Она сказала это по-английски, и шофер ничего не понял, но лицо у матери было таким злым, что он невольно скосил глаза на мадонну, висевшую на зеркальце. У всех шоферов в этих краях на зеркальце висит мадонна, иногда стеклянная, иногда из папье-маше. У всех пекарей на окне будет стоять святой Эуфизий. Еще бывает карта мира на стене, где Италия времен морских республик похожа на разноцветный заплатанный валенок. Не знаю, что стало с той картой, что висела на стене в гостиной Стефании, но в деревне мне попадались штук шесть, не меньше, точно таких же, в самых неожиданных местах. Каждый раз я ищу на них красное пятнышко.
Глава третья. Вокруг черного
Петра
Вчера мы с Пулией весь день возились с синьором Ди Фабио, самым старым и самым богатым пациентом в отеле. Он живет в западном флигеле, в просторных апартаментах с камином, потому что любит тепло. Дрова ему носят каждый день, даже в июльскую жару, дрова, спортивные журналы и лимоны, он ест лимоны как яблоки и уверен, что они продлевают ему жизнь.
В апреле шторма пошли один за другим — природа сдурела, и синьор Ди Фабио тоже: к нему вдруг стали приезжать женщины со всей страны. Оказалось, он дал объявление в брачной газете, написал, что живет в роскошном отеле на берегу моря и хотел бы завести подругу, чтобы оставить ей состояние. Самое смешное, что все это чистая правда, и женщины, увидев его облезлую голову в серых перышках, вовсе не пугались, охотно пили с ним чай в нашей столовой и водили его гулять до пруда и обратно.
— Старый мерин и одного заезда не выдержит, а мне отвечать, — хмуро сказал доктор однажды утром, и Пулия возмутилась:
— Неужто мы и в постель к нему полезем? Здесь же не больница, дотторе, вот хоть на вывеску посмотрите. Постоялец может делать все, что ему в голову придет, а наше дело — простыни менять. Так всегда здесь было, и не вам эти порядки рушить!
— Мало ли что тут раньше было, — буркнул доктор, — тут много чего было при Константине Великом. А теперь будет по-новому. Не нравится — ступайте виноград давить, завтра на это место четверых возьмут за ваше немыслимое жалованье.

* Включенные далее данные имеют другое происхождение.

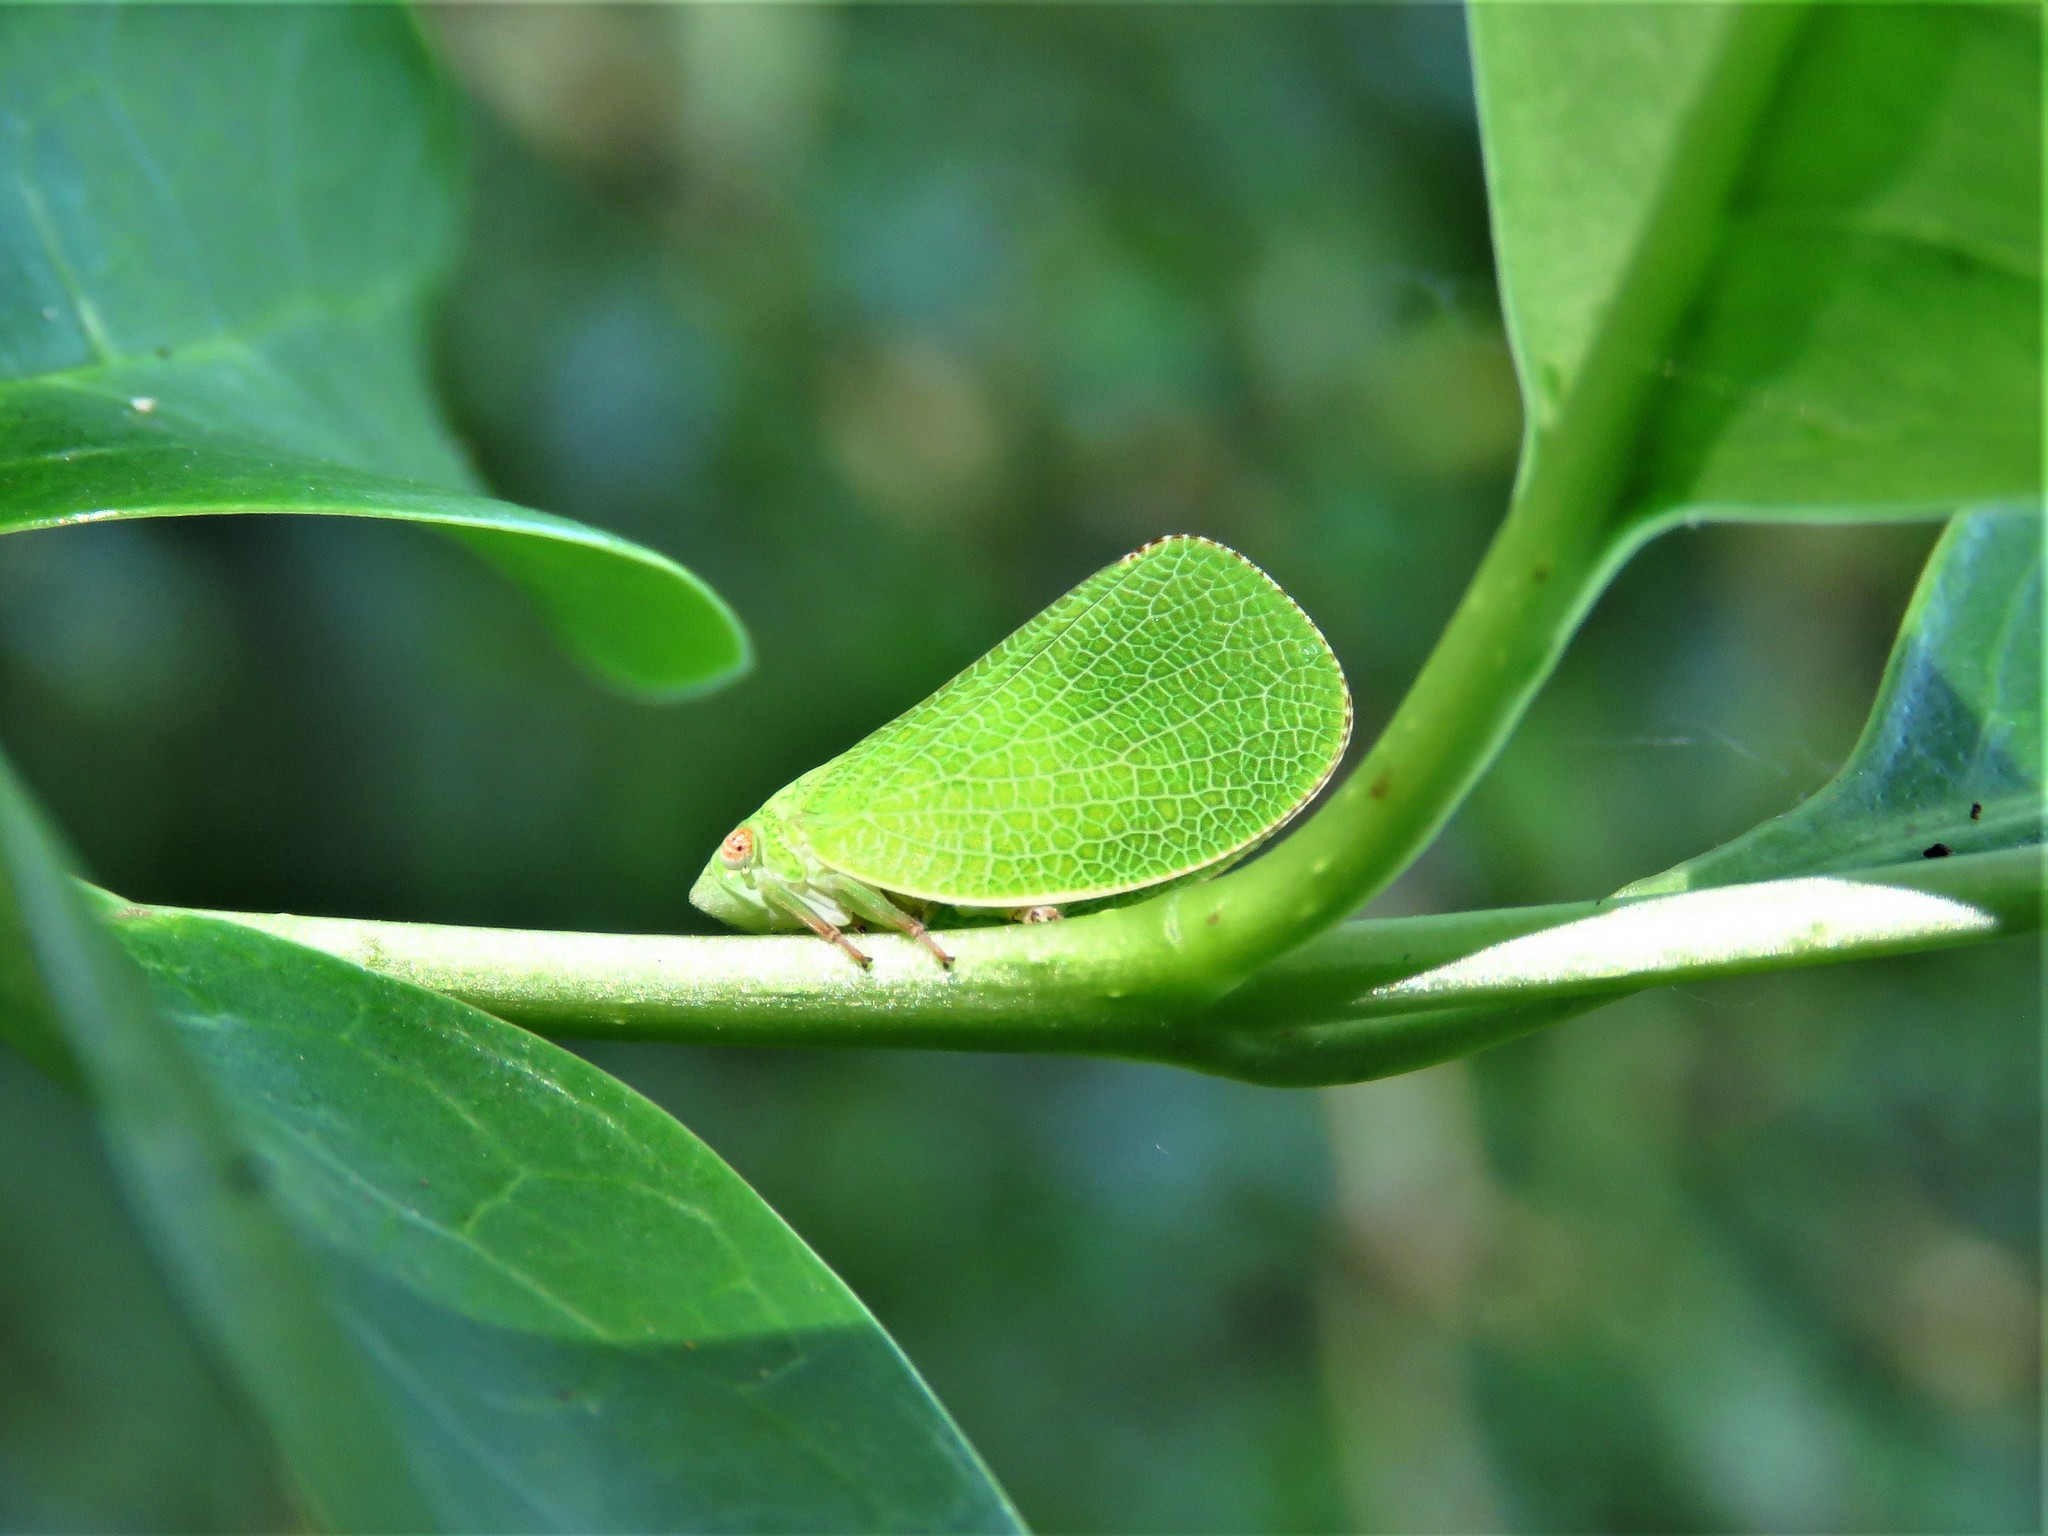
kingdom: Animalia
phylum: Arthropoda
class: Insecta
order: Hemiptera
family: Acanaloniidae
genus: Acanalonia
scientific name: Acanalonia conica
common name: Green cone-headed planthopper
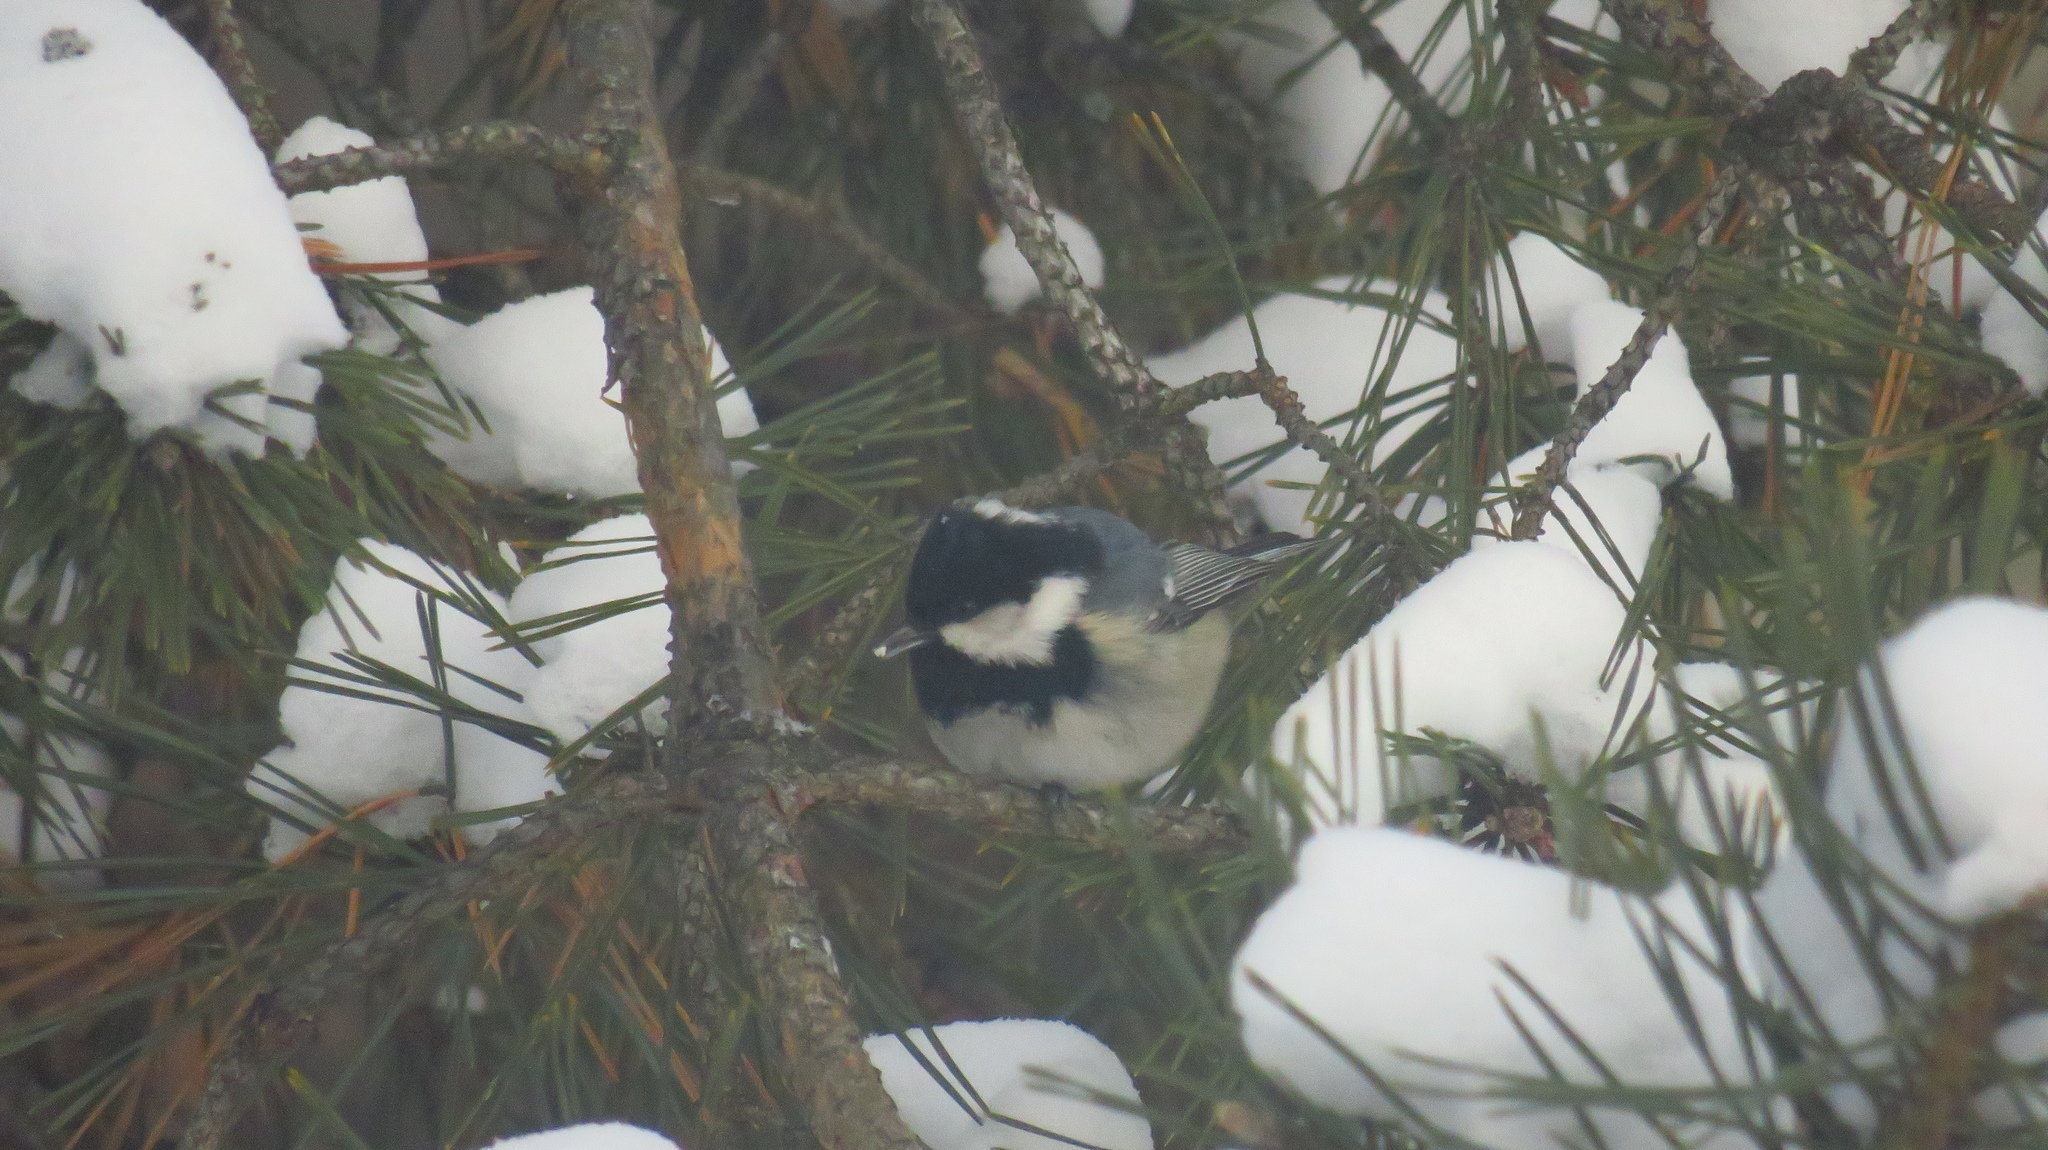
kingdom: Animalia
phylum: Chordata
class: Aves
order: Passeriformes
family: Paridae
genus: Periparus
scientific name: Periparus ater
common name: Coal tit
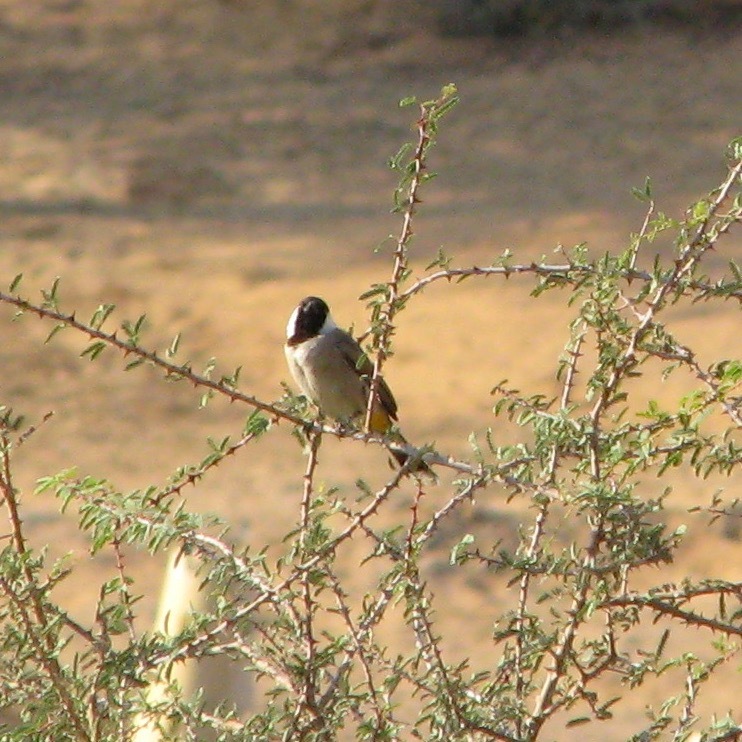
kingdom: Animalia
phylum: Chordata
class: Aves
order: Passeriformes
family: Pycnonotidae
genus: Pycnonotus
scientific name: Pycnonotus leucotis
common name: White-eared bulbul
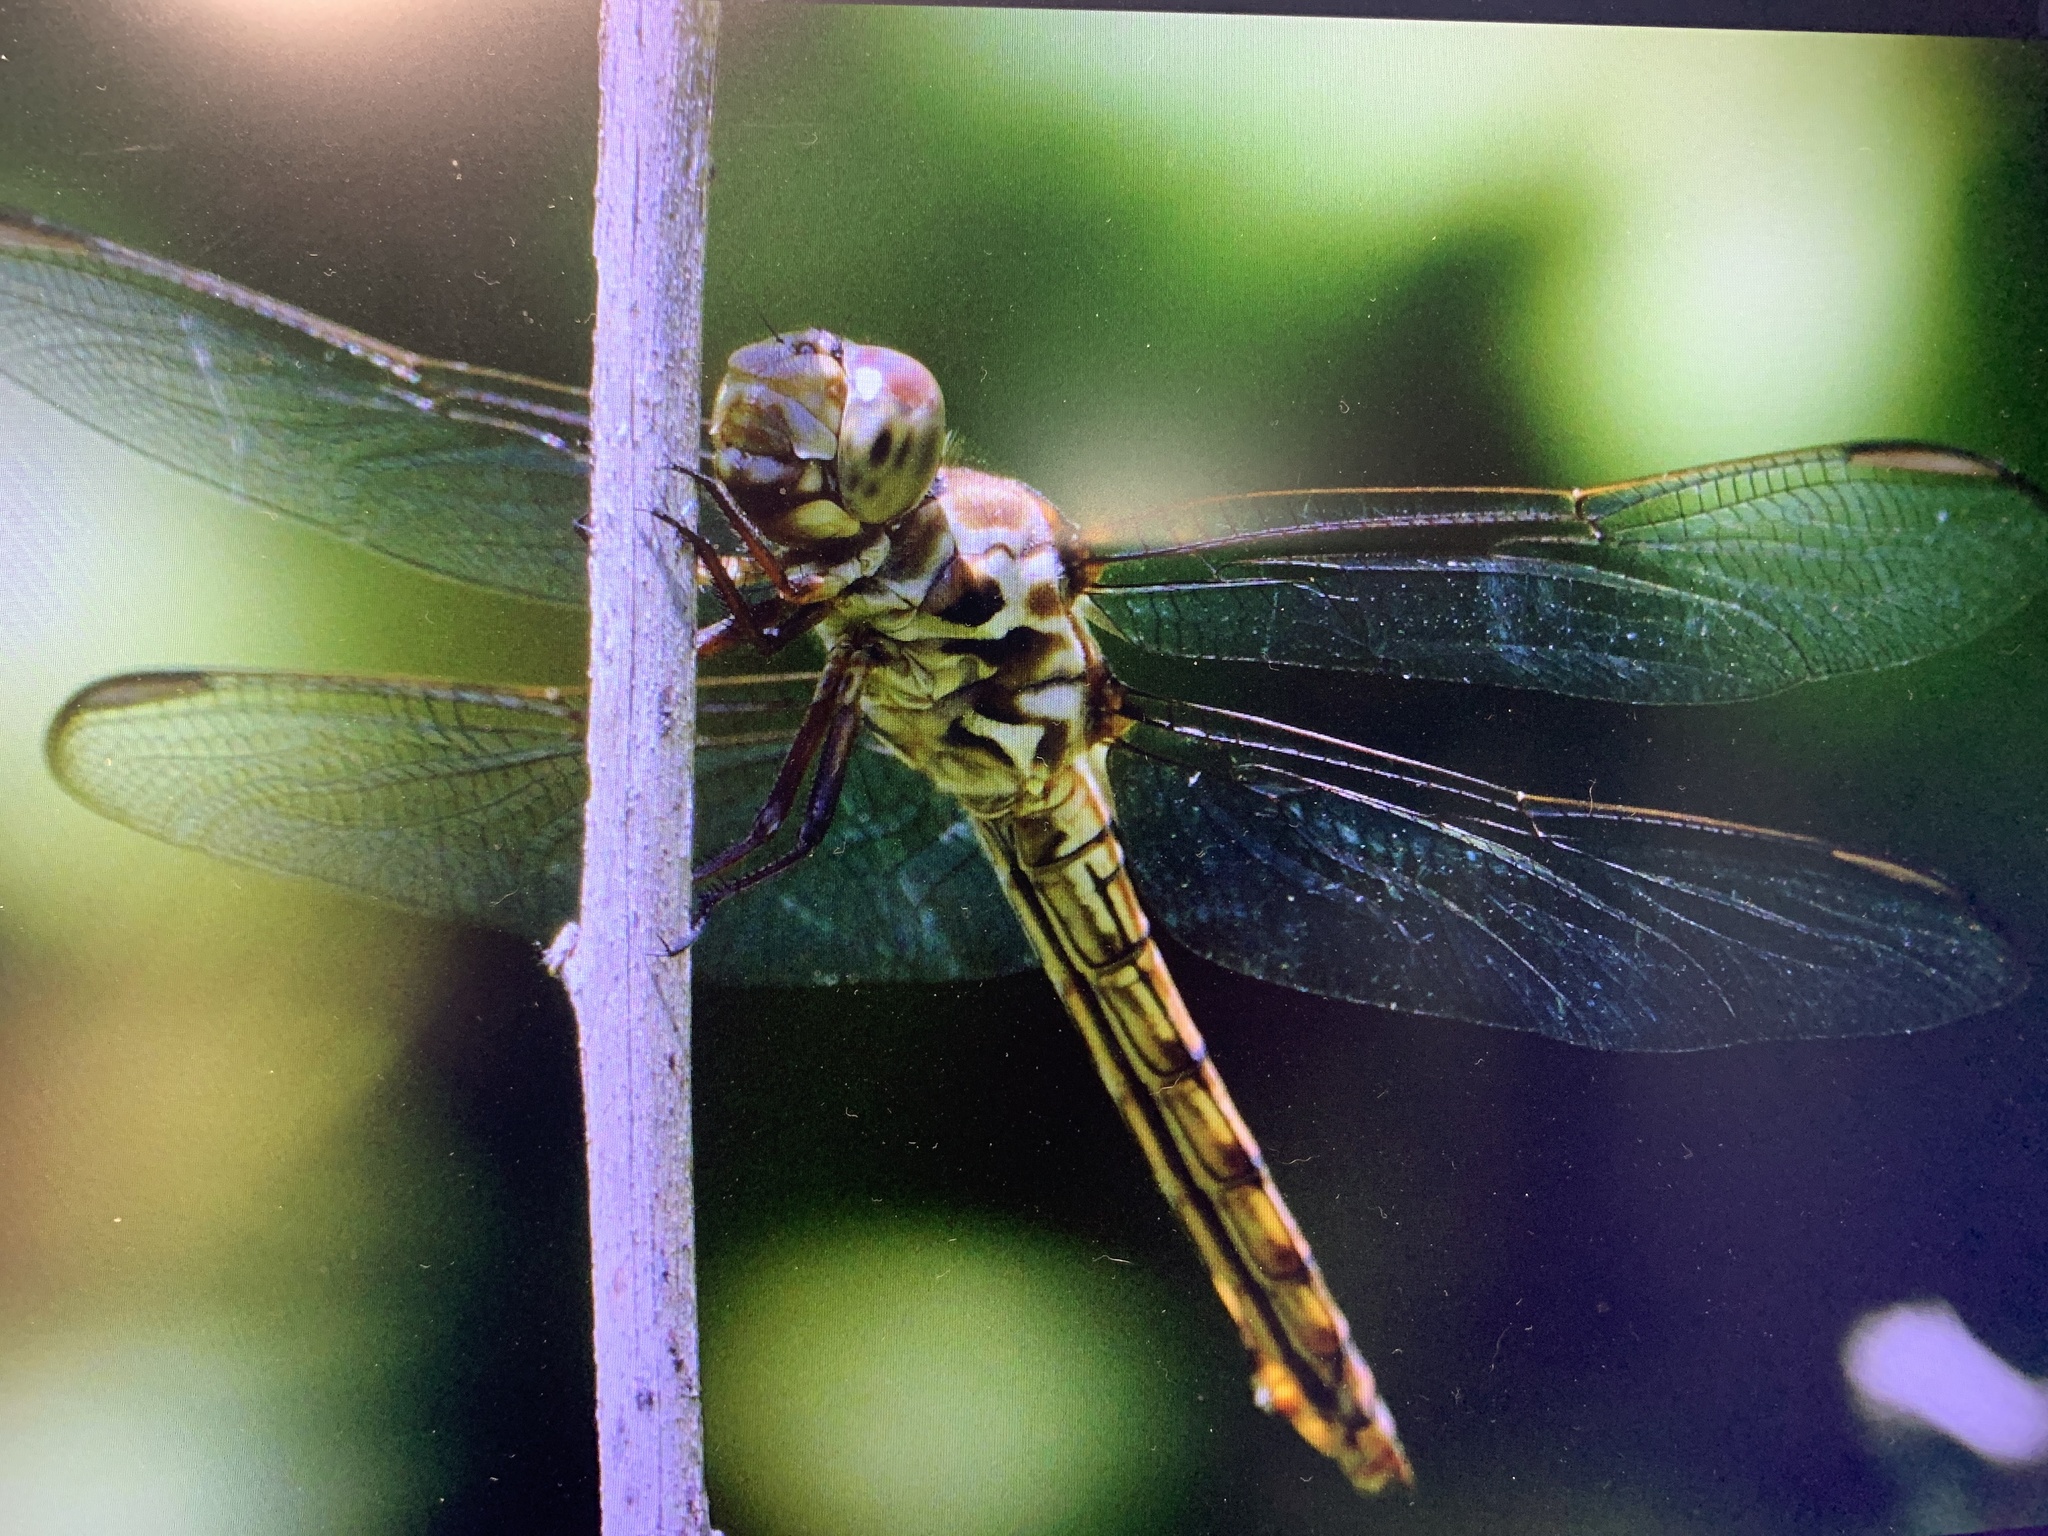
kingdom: Animalia
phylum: Arthropoda
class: Insecta
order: Odonata
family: Libellulidae
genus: Orthemis
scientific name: Orthemis ferruginea
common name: Roseate skimmer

Ну уж и немыслимое. Если бы не чаевые, мне хватало бы только на еду, соседкины услуги и счета за воду и свет. Ди Фабио, между прочим, оказался не таким уж дураком, с женщинами он ворковал, целовал им запястья, а потом отправлял домой, обещая позвонить. Голова у него похожа на облетевший одуванчик, но повадки хороши — видно, что был изрядным волокитой. К концу апреля я стала подозревать, что жениться у него и в мыслях не было.
Я уже привыкла ночевать в «Бриатико». Привыкла к храпу соседок, узкой корабельной койке и оглушительно хлопающей двери. Я привыкла даже к галерее зимнего сада, которую все обходят, а я пробегаю по ней из одного корпуса в другой, вдыхая застоявшуюся тропическую духоту. В отеле говорят, что в бурю мост поцелуев раскачивается и однажды грохнется прямо на паркинг с машинами, но это выдумки, просто не всякому нравится прозрачный пол. Каждый раз, когда я вижу под ногами верхушки молодых кипарисов, чувствую, как легонько кружится голова.
Дела мои шли довольно плохо, расследование двигалось медленно, я совершала одну ошибку за другой, но что-то потихоньку менялось. Не то чтобы я полюбила это место, совсем нет, но такого ледяного враждебного трепета, как в первый день, я уже не испытывала. Я хорошо помню тот день — я пришла на работу в кедах, ноги у меня ныли, дожди размыли дорогу, пришлось топать по шоссе, и, как назло, не попалось ни одной попутной машины.
Не знаю, как Ферровекья раздобыла для меня место и какие услуги ей пришлось кому-то оказывать. Она к нам раз в год заглядывает, они с матерью вроде троюродные сестры, на наших землях все родня, а если не родня, так непременно поженятся. В первый день кастелянша сама встретила меня на заднем дворе и отправила наверх, в администрацию, чтобы подписать бумаги. Администратора в кабинете не оказалось, зато на диване сидел доктор и читал свежую газету, спустив очки на нос. Волосы у него были собраны в хвост и перехвачены аптечной резинкой. Почему все лысеющие дядьки так любят завязывать волосы в хвост?